Similar to BIA's surface leasing regulations, Tribal regulations
under the HEARTH Act pervasively cover all aspects of leasing. See 25
U.S.C. 415(h)(3)(B)(i) (requiring Tribal regulations be consistent with
BIA surface leasing regulations). Furthermore, the Federal government
[[Page 49900]]
remains involved in the Tribal land leasing process by approving the
Tribal leasing regulations in the first instance and providing
technical assistance, upon request by a Tribe, for the development of
an environmental review process. The Secretary also retains authority
to take any necessary actions to remedy violations of a lease or of the
Tribal regulations, including terminating the lease or rescinding
approval of the Tribal regulations and reassuming lease approval
responsibilities. Moreover, the Secretary continues to review, approve,
and monitor individual Indian land leases and other types of leases not
covered under the Tribal regulations according to 25 CFR part 162.

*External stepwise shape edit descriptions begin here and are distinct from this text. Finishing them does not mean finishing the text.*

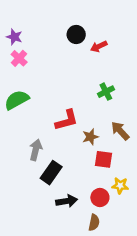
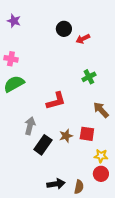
purple star: (14, 37) -> (14, 21), moved
pink cross: (19, 58) -> (11, 59), moved, turned -32
brown star: (90, 137) -> (66, 136), moved
red circle: (100, 198) -> (101, 174), moved
black arrow: (67, 201) -> (56, 184), moved

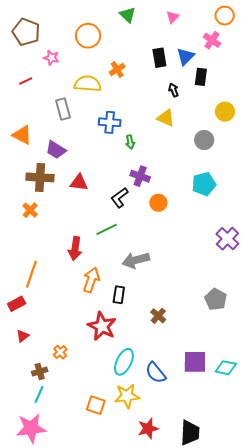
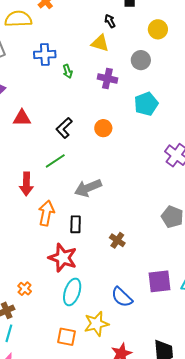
black arrow: (174, 90) -> (110, 21), moved
purple cross: (140, 176) -> (107, 78), moved
cyan ellipse: (124, 362) -> (72, 292), moved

Accordingly, the Federal and Tribal interests weigh heavily in
favor of preemption of State and local taxes on lease-related
activities and interests, regardless of whether the lease is governed
by Tribal leasing regulations or 25 CFR part 162. Improvements,
activities, and leasehold or possessory interests may be subject to
taxation by the Tunica-Biloxi Indian Tribe.
Bryan Newland,
Assistant Secretary--Indian Affairs.